**What you will do**
Reproduce word for word the passage of the etcd forum text between "Also, I'd say" and "member etcd cluster.", inclusive.

**Text**
Also, I'd say try it out with a single member etcd first to make it easier for yourself, instead of having to deal with the complexities of a multi member etcd cluster.

Thanks - I've got it launching at least with no crashloops (had to add the configmap, plus POD_NAME and POD_NAMESPACE in the deployment spec). However I'm still confused to what the server does?

In the logs of the pod I can see stuff like

time="2024-04-29T13:03:53Z" level=info msg="Starting HTTP server at addr: :8080" actor=backup-restore-server                                                                                                                            
time="2024-04-29T13:03:53Z" level=info msg="Etcd is now running. Continuing br startup"

[Stored data entries]
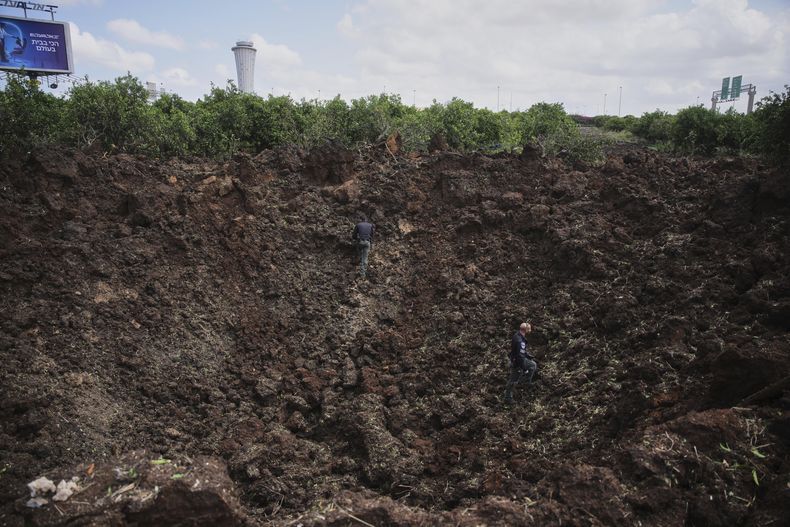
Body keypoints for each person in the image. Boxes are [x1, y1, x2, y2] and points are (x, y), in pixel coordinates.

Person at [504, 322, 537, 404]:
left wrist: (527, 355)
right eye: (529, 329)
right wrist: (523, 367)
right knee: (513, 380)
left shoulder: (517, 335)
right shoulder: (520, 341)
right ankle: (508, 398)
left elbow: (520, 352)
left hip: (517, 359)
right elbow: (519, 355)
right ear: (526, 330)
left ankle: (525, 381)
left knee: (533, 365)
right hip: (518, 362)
==
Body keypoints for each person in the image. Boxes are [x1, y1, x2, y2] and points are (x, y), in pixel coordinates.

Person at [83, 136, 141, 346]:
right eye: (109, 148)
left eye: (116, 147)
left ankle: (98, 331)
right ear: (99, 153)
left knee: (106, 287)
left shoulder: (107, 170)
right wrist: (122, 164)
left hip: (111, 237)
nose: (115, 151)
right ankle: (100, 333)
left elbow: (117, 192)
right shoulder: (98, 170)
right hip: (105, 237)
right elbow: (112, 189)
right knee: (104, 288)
==
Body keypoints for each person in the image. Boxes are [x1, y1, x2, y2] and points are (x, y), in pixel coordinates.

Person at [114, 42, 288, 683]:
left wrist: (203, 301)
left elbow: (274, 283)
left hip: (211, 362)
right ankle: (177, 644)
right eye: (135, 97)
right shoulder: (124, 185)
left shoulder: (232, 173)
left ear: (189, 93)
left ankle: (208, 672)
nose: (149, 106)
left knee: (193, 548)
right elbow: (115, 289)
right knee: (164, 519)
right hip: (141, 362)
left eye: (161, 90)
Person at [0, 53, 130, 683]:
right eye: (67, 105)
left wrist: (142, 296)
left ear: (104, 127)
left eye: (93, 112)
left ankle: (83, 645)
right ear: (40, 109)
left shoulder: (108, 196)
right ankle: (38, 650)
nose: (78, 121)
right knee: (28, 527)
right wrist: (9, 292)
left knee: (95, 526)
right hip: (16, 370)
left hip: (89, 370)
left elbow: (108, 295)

**Exercise response**
Also, I'd say try it out with a single member etcd first to make it easier for yourself, instead of having to deal with the complexities of a multi member etcd cluster.